Verbatim JSON-LD injection feature #2171
This PR enables injecting JSON-LD context into both JSON and JSON-LD Features and STAC items:
- It only acts upon those specific resources.
- It does not update the current LD functionality; when it is switched on the current LD functionality is switched off, which means we can only have one approach or the other.
- It affects both the JSON and JSON-LD encodings, which become equal.
This approach works differently than the current approach:
- It supports only one context, which replaces the default one. The vocabularies, as well as the types are all defined in this context.
- It allows defining a sparql fallback endpoint, within the
linked_data structure. - It supports replacing the id field with the url of the item.
As an example, in this snippet that defines a feature a context is injected:
{
"@context": [
"https://ogcincubator.github.io/bblocks-examples/build/annotated/bbr/examples/observation/vectorObservationFeature/context.jsonld"
],
"id": "https://defs-dev.opengis.net/bblocks-pygeoapi/collections/ogc.bbr.examples.observation.vectorObservationFeature/items/vector-obs-1",
"type": "Feature",
"geometry": {
"type": "LineString",
"coordinates": [
[
-111.67183507997295,
40.056709946862874
],
[
-111.71,
40.156709946862875
]
]
},
The linked_data structure is defined like this, reflecting all the options:
"linked_data": {
"inject_verbatim_context": true,
"replace_id_field": "id",
"context": [
"https://ogcincubator.github.io/bblocks-examples/build/annotated/bbr/examples/observation/vectorObservationFeature/context.jsonld"
],
"fallback_sparql_endpoint": "https://defs-hosted.opengis.net/fuseki-hosted/query"
}
And this is the pygeoapi config that originated this result:
linked-data:
inject_verbatim_context: true
replace_id_field: id
context:
- https://ogcincubator.github.io/bblocks-examples/build/annotated/bbr/examples/observation/vectorObservationFeature/context.jsonld
fallback_sparql_endpoint: https://defs-hosted.opengis.net/fuseki-hosted/query
This approach seems more powerful than the current one, as it offsets the context to a separate file where everything can be defined, including setting the use of multiple vocabularies.
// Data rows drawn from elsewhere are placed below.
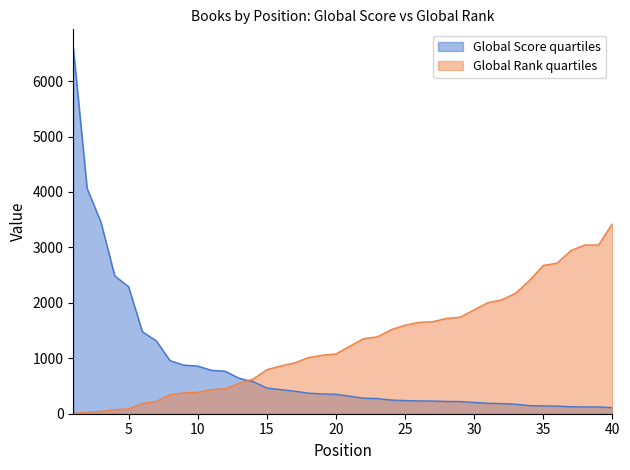

True or false: Global Rank has more than 2 points higher than both neighbors.

False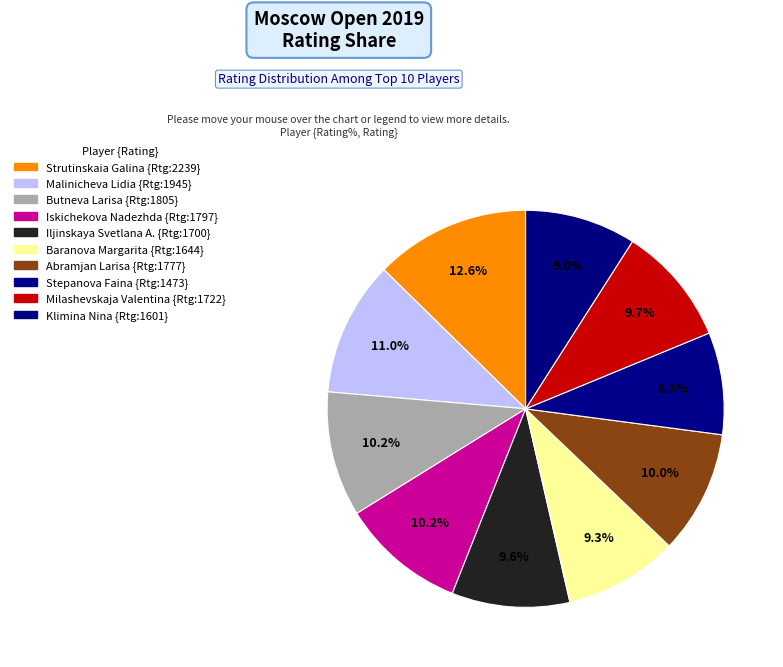

To the nearest percent, what percentage of the pie is Baranova Margarita?

9%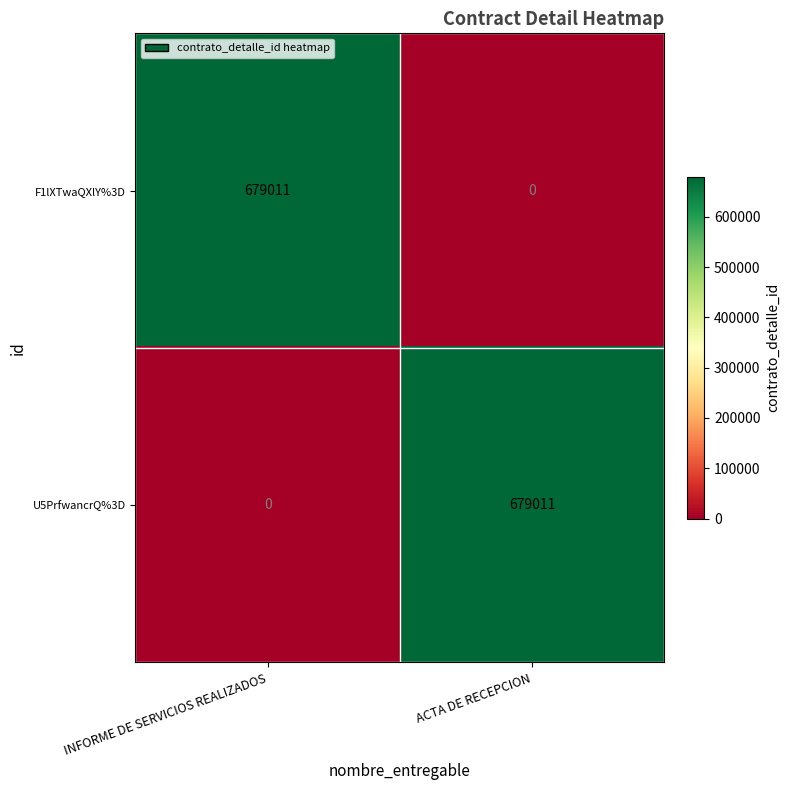

What is the spread (max minus min) of values at INFORME DE SERVICIOS REALIZADOS?

679011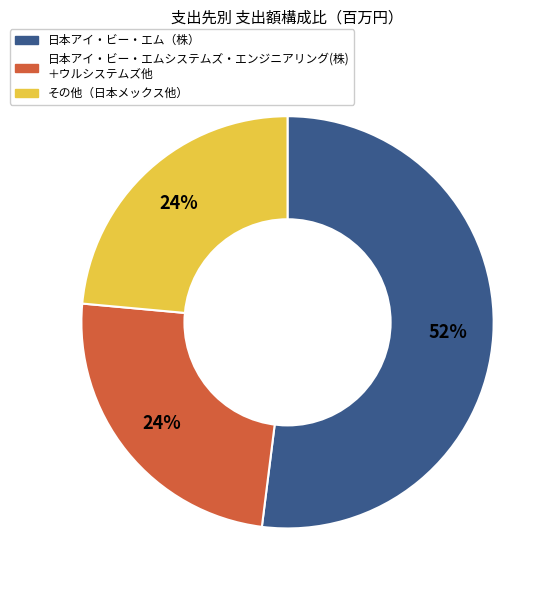

Is there a majority slice in this chart?

Yes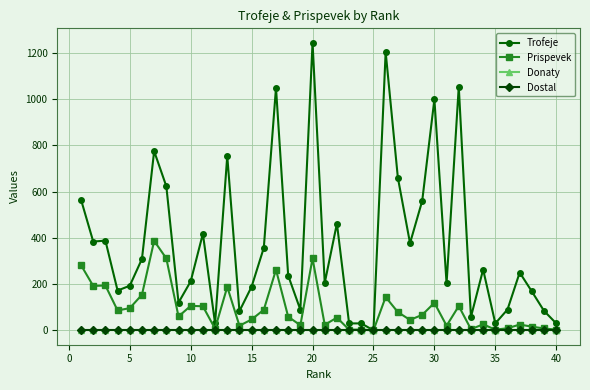

Does the chart have visible grid lines?

Yes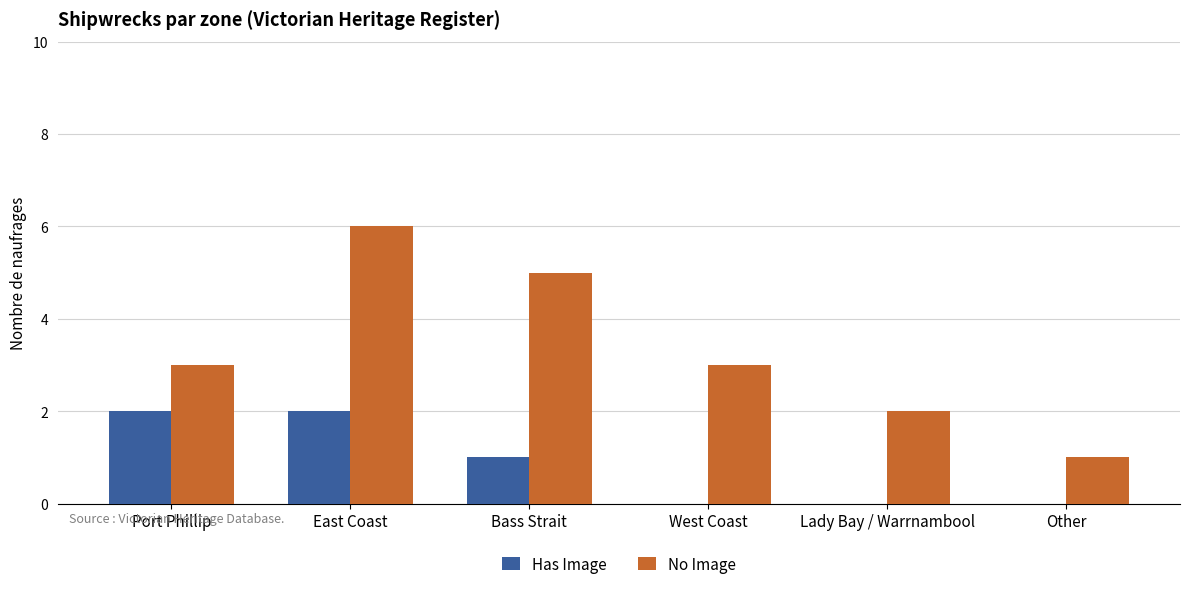

At which label does Has Image first exceed 1?

Port Phillip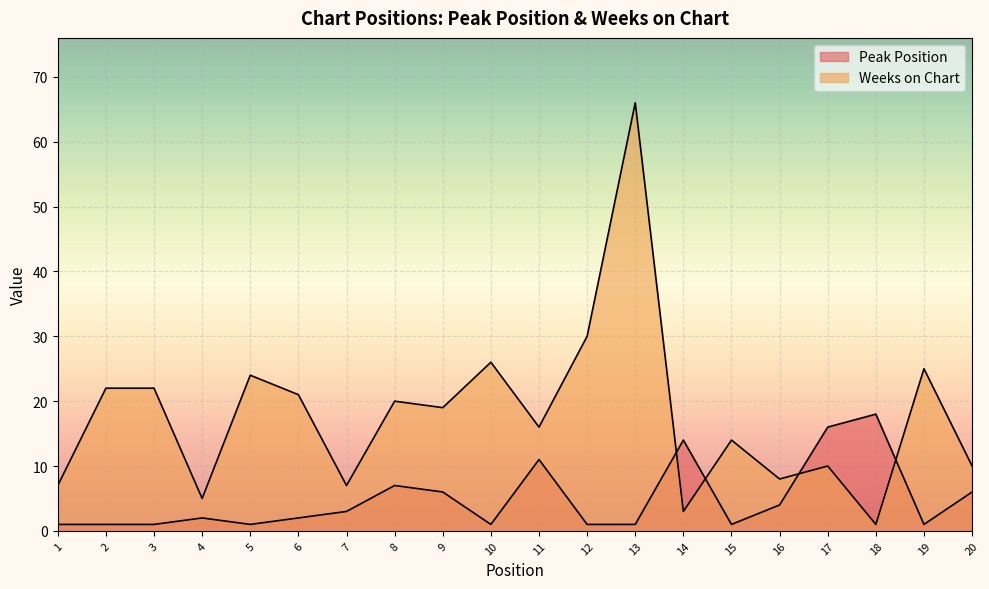

Which series ends up on top after the final intersection of Weeks on Chart and Peak Position?

Weeks on Chart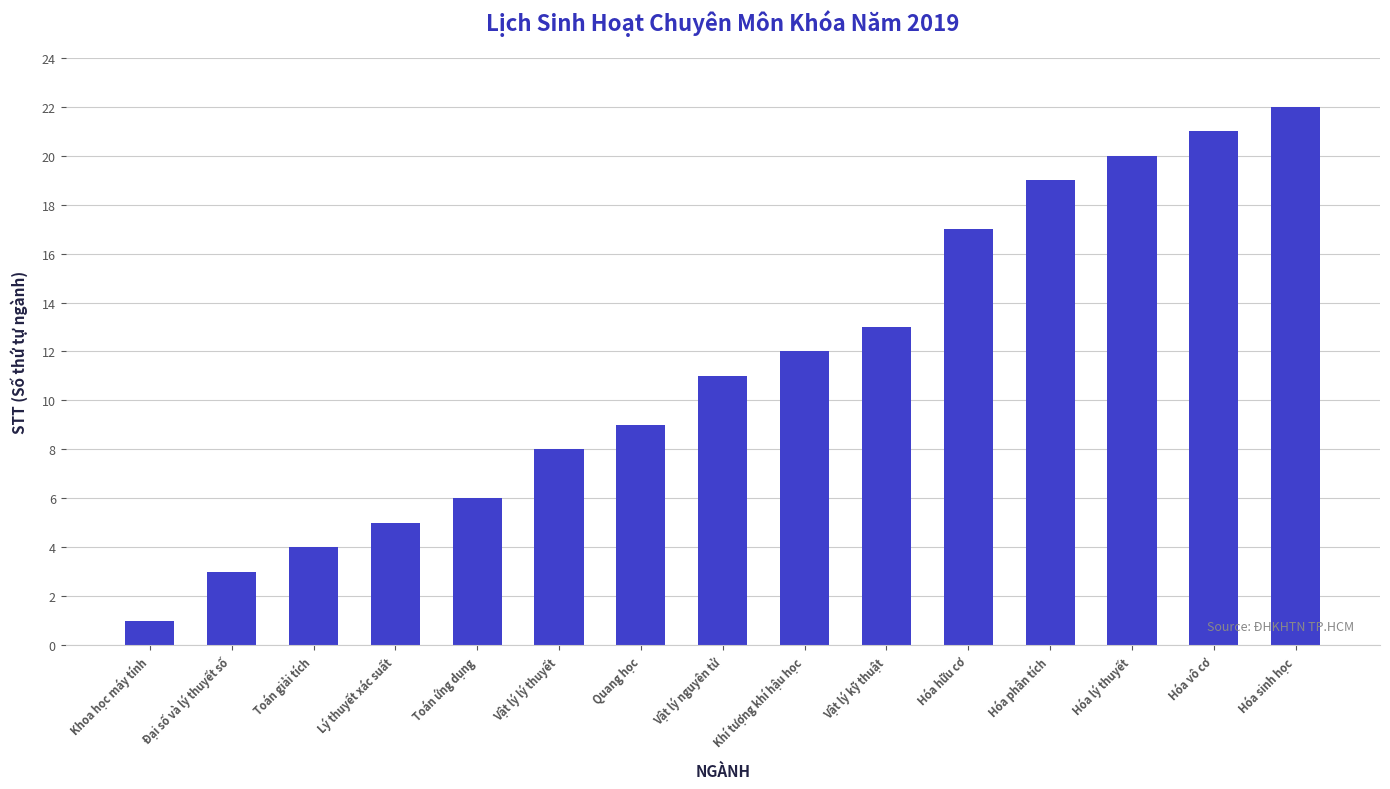

What is the label of the 2nd bar from the right?

Hóa vô cơ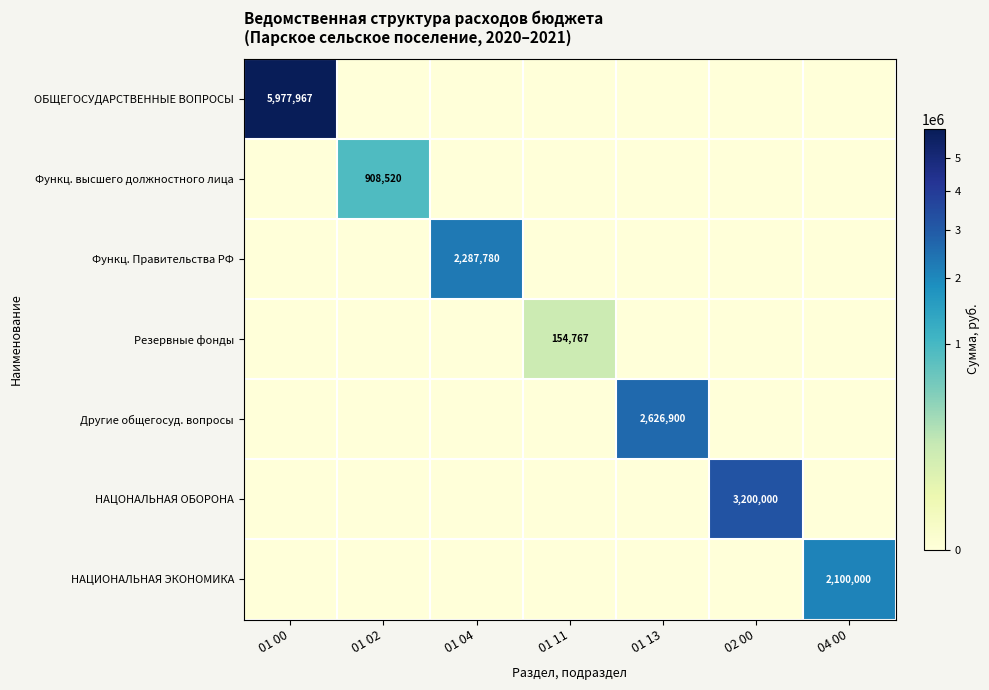

True or false: Функц. высшего должностного лица has a value of 1597510 at 01 02.

False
In this way it restricts the injection of JSON-LD to a single tag.
On the downside, it does require the user to create a context file, even in the simple example that they just want to provide info to schema.org. However, this task could be made easier by reusing the existing OGC building blocks, if this is extensively explained in the documentation.